Amazon SageMaker
Developer Guide

How the DeepAR Algorithm Works

During training, DeepAR accepts a training dataset and an optional test dataset. It uses the test dataset to evaluate the trained model. In general, the datasets don't have to contain the same set of time series. You can use a model trained on a given training set to generate forecasts for the future of the time series in the training set, and for other time series. Both the training and the test datasets consist of one or, preferably, more target time series. Each target time series can optionally be associated with a vector of feature time series and a vector of categorical features. For more information, see Input/Output Interface for the DeepAR Algorithm.

For example, the following is an element of a training set indexed by i which consists of a target time series, Zi,t, and two associated feature time series, Xi,1,t and Xi,2,t:


                Figure 1: Target time series and associated feature time series

The target time series might contain missing values, which are represented by line breaks in the time series. DeepAR supports only feature time series that are known in the future. This allows you to run "what if?" scenarios. What happens, for example, if I change the price of a product in some way?

Each target time series can also be associated with a number of categorical features. You can use these features to encode which groupings a time series belongs to. Categorical features allow the model to learn typical behavior for groups, which it can use to increase model accuracy. DeepAR implements this by learning an embedding vector for each group that captures the common properties of all time series in the group.

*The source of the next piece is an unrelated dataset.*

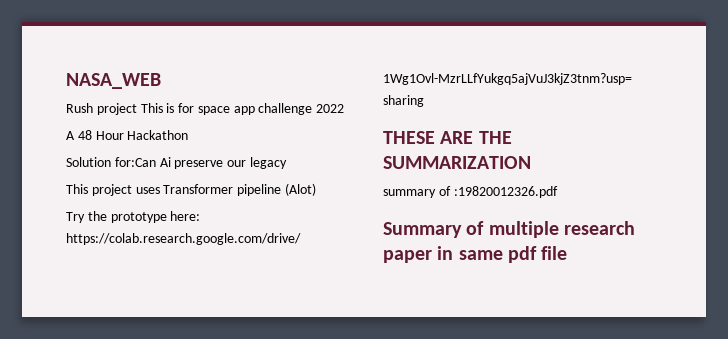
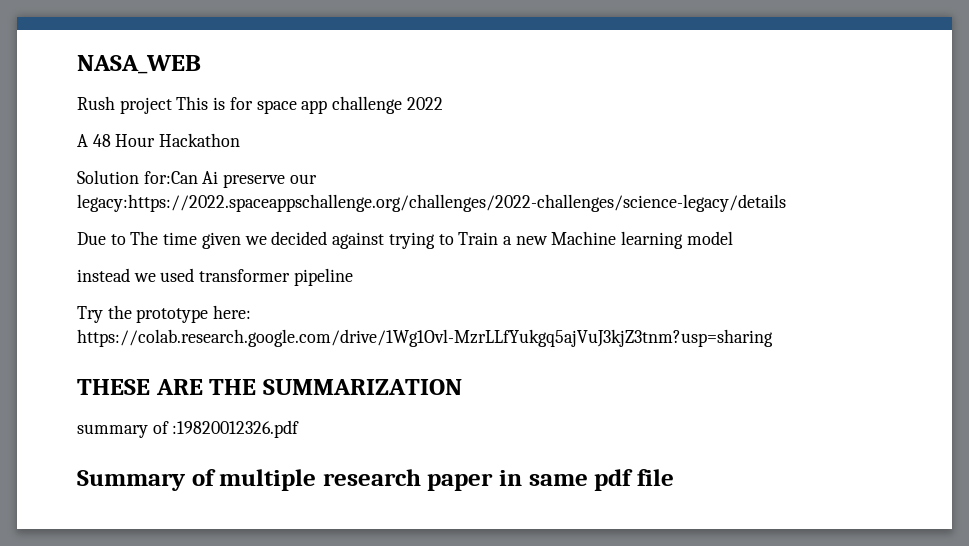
[249,157,287,169] [66,184,234,196] legacy // This project uses Transformer -> [77,194,786,212] [77,231,733,249] [77,268,291,282] legacy:https://2022.spaceappschallenge.org/challenges/2022-challenges/science-legacy/details // Due to The time given we decided against trying to Train a new Machine learning model // instead we used transformer
[284,183,316,196] (Alot) -> (353, 277) none

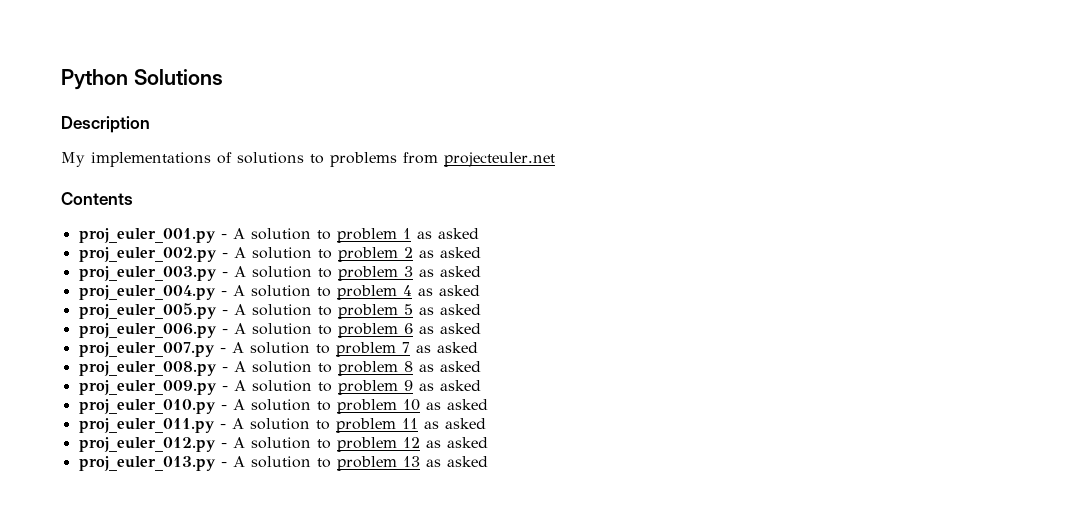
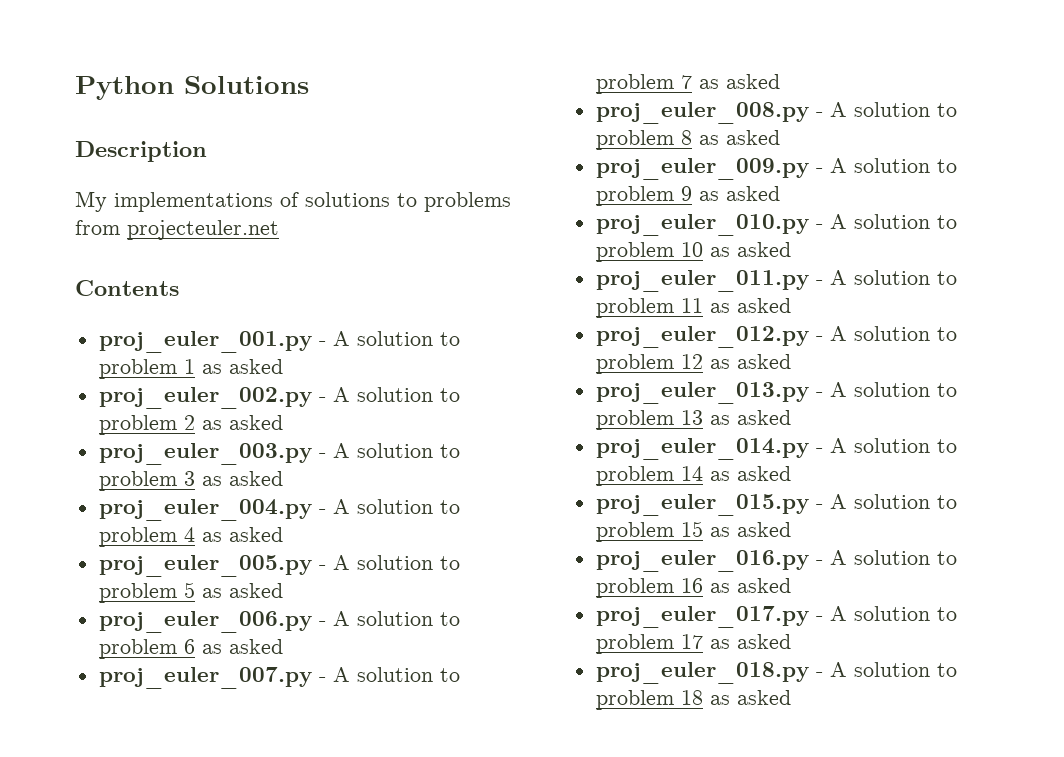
(488, 461) none -> [595,438,957,460] [595,466,791,486] [595,494,957,516] [595,521,791,542] [595,550,957,572] [595,578,791,598] [595,606,957,628] [595,634,791,654] [595,662,957,684] [595,690,791,710] // proj_euler_014.py - A solution to problem 14 as asked // proj_euler_015.py - A solution to problem 15 as asked // proj_euler_016.py - A solution to problem 16 as asked // proj_euler_017.py - A solution to problem 17 as asked // proj_euler_018.py - A solution to problem 18 as asked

How Feature Time Series Work in the DeepAR Algorithm

To facilitate learning time-dependent patterns, such as spikes during weekends, DeepAR automatically creates feature time series based on the frequency of the target time series. For example, DeepAR creates two feature time series (day of the month and day of the year) for a weekly time series frequency. It uses these derived feature time series with the custom feature time series that you provide during training and inference. The following figure shows two of these derived time series features: ui,1,t represents the hour of the day and ui,2,t the day of the week.

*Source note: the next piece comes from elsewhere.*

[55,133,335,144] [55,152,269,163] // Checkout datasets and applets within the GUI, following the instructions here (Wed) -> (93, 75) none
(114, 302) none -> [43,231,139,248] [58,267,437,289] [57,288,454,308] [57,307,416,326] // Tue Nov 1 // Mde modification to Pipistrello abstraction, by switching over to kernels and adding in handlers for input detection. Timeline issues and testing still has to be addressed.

                    Figure 2: Derived time series

The DeepAR algorithm automatically generates these feature time series. The following table lists the derived features for the supported basic time frequencies.

Frequency of the Time Series Derived Features
Minute

minute-of-hour, hour-of-day, day-of-week, day-of-month, day-of-year

Hour

hour-of-day, day-of-week, day-of-month, day-of-year

Day

day-of-week, day-of-month, day-of-year

Week

day-of-month, week-of-year

Month

month-of-year

DeepAR trains a model by randomly sampling several training examples from each of the time series in the training dataset. Each training example consists of a pair of adjacent context and prediction windows with fixed predefined lengths. The context_length hyperparameter controls how far in the past the network can see, and the prediction_length hyperparameter controls how far in the future predictions can be made. During training, the algorithm ignores training set elements containing time series that are shorter than a specified prediction length. The following figure represents five samples with context lengths of 12 hours and prediction lengths of 6 hours drawn from element i. For brevity, we've omitted the feature time series xi,1,t and ui,2,t.


                    Figure 3: Sampled time series

To capture seasonality patterns, DeepAR also automatically feeds lagged values from the target time series. In the example with hourly frequency, for each time index, t = T, the model exposes the zi,t values, which occurred approximately one, two, and three days in the past.


                    Figure 4: Lagged time series

For inference, the trained model takes as input target time series, which might or might not have been used during training, and forecasts a probability distribution for the next prediction_length values. Because DeepAR is trained on the entire dataset, the forecast takes into account patterns learned from similar time series.

For information on the mathematics behind DeepAR, see DeepAR: Probabilistic Forecasting with Autoregressive Recurrent Networks.